I love it, but always seem to get there after the fact.

They're thin and always will be, or they _just_ stopped gaining. :doh:


----------



## Buffetbelly (Jan 26, 2006)

For women I think feeding often more tied to the traditional nurturing role --cooking your lover's favorite dishes and feeling pleased when he asks for seconds and thirds, making him comfy and cozy in your love nest and bringing him food and drink, giving belly rubs when his poor tummy is too full of all the delicious treats and snacks.

Some male FA's are quite talented in the kitchen too, of course. But it actually much easier for a woman to be a feeder because it is part of the expected gender role. Fat men are often poked in the stomach followed by the remark, "Your girlfriend/wife must be a really good cook!" An expanding mate is a sign of domestic achievement for tradition minded women. 

In contrast, for a male FA to be a feeder almost requires an element of domination --gentle to firm persuation for the female partner to indulge her appetites. A female feeder does not need to be dominant and may even appear to be submissive.


----------



## ocean-girl (Jan 26, 2006)

One day I had a sneaking suspicion that the reason I love to watch a man gain weight was his increasing vulnerability. I want to make him feel safe and loved. But this is just conjecture, I just get really turned on by it. And if he has already gained the weight, just a reference to how that happened will do it for me. *shrug*


----------



## ruby (Jan 26, 2006)

Weight gain is a big turn on. Unfortunately, most of the men that I date are trying to lose. I tell them that they are too thin, but they don't believe me. They just don't get that I like the way they are and want them to be bigger. When I tell them outright, they think that I am just saying that out of kindness. I am a feeder, so I'm not a supporter of weight loss diets. If they continue to stay with me, I'll make dieting impossible since I am an excellent cook and I don't stop! If a man is looking for weight loss support, he needs to stay away from me!


----------



## SisterGoldenHair (Jan 26, 2006)

Buffetbelly said:


> For women I think feeding often more tied to the traditional nurturing role --cooking your lover's favorite dishes and feeling pleased when he asks for seconds and thirds, making him comfy and cozy in your love nest and bringing him food and drink, giving belly rubs when his poor tummy is too full of all the delicious treats and snacks.
> 
> Some male FA's are quite talented in the kitchen too, of course. But it actually much easier for a woman to be a feeder because it is part of the expected gender role. Fat men are often poked in the stomach followed by the remark, "Your girlfriend/wife must be a really good cook!" An expanding mate is a sign of domestic achievement for tradition minded women.
> 
> In contrast, for a male FA to be a feeder almost requires an element of domination --gentle to firm persuation for the female partner to indulge her appetites. A female feeder does not need to be dominant and may even appear to be submissive.

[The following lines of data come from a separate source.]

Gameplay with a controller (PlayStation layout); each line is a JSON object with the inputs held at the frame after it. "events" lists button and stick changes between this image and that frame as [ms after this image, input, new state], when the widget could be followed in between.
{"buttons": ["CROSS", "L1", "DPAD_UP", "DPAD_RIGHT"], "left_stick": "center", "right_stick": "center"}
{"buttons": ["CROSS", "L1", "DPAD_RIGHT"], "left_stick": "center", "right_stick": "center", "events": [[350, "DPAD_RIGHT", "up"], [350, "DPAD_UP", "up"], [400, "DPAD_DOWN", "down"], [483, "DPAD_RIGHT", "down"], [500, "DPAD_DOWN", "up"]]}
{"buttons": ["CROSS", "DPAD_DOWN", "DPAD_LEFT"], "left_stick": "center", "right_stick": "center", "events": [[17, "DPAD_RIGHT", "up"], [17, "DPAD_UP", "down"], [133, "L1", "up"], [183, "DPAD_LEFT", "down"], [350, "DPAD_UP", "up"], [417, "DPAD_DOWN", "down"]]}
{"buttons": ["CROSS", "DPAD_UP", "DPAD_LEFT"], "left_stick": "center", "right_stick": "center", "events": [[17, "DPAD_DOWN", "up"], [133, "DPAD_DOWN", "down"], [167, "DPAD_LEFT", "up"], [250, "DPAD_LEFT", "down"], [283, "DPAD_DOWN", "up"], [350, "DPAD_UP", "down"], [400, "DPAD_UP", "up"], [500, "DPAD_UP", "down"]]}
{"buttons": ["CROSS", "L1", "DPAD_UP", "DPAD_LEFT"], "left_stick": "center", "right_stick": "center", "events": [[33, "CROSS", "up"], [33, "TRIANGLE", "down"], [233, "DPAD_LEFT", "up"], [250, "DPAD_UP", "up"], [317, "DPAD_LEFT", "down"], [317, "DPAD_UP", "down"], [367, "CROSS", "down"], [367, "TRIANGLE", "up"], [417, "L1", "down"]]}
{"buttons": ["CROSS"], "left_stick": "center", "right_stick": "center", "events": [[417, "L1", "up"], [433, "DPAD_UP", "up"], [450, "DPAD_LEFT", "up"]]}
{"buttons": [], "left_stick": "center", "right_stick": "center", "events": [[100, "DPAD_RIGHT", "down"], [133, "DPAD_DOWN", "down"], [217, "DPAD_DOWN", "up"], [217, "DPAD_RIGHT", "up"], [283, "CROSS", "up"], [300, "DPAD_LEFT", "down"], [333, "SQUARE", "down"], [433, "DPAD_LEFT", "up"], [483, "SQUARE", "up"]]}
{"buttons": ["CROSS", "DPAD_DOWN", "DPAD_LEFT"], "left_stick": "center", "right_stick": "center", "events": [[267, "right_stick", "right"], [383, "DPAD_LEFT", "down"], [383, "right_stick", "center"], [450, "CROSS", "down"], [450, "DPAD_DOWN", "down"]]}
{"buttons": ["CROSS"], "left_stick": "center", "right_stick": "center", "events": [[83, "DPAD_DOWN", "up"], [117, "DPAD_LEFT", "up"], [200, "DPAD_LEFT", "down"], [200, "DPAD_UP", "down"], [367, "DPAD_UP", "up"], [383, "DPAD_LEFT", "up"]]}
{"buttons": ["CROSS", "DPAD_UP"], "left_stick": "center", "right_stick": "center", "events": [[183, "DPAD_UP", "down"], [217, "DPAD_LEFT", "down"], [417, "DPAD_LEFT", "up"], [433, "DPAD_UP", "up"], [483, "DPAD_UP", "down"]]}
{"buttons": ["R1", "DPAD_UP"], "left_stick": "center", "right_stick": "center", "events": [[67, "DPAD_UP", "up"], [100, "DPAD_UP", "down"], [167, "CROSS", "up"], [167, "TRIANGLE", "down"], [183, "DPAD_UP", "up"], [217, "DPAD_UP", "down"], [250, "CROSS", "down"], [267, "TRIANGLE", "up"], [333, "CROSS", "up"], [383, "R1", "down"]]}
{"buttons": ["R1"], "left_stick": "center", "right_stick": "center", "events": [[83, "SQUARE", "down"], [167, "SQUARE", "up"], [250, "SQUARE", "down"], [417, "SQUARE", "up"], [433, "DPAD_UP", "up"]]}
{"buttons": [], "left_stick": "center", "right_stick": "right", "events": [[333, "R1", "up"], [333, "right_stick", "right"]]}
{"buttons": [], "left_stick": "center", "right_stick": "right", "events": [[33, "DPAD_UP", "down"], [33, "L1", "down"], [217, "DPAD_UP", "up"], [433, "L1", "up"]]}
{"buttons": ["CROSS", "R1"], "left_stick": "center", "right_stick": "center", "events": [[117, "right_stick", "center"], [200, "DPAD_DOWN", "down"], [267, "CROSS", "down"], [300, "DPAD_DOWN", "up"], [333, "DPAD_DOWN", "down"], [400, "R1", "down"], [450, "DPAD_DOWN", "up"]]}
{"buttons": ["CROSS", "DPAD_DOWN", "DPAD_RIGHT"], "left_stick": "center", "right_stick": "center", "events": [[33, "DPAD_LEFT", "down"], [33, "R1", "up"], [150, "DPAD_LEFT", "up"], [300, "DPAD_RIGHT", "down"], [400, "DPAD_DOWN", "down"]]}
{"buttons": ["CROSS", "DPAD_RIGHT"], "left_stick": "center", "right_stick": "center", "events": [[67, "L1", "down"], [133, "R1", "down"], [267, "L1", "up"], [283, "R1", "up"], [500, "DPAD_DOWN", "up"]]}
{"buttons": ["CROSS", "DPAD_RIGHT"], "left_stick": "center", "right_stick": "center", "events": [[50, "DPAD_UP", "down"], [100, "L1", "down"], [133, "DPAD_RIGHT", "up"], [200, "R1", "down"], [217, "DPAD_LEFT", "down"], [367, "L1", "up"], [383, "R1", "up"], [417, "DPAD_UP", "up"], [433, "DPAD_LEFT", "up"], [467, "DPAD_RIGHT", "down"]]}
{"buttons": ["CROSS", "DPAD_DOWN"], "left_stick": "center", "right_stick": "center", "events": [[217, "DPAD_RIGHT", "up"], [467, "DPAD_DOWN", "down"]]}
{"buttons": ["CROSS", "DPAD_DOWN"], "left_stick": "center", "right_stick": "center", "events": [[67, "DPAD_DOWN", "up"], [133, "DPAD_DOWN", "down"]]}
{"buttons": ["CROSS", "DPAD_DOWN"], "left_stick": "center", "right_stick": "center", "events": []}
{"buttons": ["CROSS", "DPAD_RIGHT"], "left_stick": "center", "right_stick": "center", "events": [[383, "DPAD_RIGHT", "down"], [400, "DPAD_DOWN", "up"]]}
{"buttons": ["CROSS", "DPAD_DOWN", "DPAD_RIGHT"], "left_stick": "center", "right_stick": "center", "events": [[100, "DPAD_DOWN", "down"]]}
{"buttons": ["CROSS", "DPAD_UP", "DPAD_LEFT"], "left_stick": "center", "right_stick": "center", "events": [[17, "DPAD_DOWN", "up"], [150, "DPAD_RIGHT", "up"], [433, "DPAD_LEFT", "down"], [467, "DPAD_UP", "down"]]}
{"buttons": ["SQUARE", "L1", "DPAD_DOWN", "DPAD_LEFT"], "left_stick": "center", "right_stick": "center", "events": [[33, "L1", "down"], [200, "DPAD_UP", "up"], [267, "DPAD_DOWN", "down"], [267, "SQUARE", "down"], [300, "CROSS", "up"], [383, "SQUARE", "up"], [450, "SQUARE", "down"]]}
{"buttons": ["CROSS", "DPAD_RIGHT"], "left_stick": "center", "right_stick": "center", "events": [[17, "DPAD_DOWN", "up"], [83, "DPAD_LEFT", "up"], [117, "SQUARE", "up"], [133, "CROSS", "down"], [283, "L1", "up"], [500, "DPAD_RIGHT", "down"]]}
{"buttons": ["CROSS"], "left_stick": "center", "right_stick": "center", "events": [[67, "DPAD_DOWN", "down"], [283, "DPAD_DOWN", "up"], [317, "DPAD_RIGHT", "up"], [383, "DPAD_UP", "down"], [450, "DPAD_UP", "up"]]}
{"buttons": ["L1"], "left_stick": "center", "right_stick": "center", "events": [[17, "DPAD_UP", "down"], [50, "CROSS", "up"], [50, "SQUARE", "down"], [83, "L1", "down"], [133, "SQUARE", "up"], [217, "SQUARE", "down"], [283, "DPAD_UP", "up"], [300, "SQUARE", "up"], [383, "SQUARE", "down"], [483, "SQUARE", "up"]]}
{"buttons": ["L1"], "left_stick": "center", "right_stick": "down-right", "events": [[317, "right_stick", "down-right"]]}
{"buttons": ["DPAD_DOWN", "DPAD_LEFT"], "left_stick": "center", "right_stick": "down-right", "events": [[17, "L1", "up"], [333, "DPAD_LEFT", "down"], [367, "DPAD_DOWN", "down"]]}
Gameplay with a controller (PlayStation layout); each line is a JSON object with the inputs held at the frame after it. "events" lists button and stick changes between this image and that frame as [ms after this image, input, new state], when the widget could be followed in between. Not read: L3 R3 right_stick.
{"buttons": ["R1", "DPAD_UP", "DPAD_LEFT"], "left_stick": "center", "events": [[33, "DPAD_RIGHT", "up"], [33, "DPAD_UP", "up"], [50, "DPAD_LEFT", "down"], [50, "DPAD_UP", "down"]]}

AAAAHHHH get out of my HEAD!!!! LOL just kidding. But yeah, you've definitely hit the mark. At least for me. My boyfriend likes to joke around and call me "Betty Crocker" or "Susie Homemaker". In fact, other people do too. I have this need to create a warm hearth and gather my loved ones around it. I'm a nurturer/caretaker/whatever and that definitely ties into my ffa/feeder thing. 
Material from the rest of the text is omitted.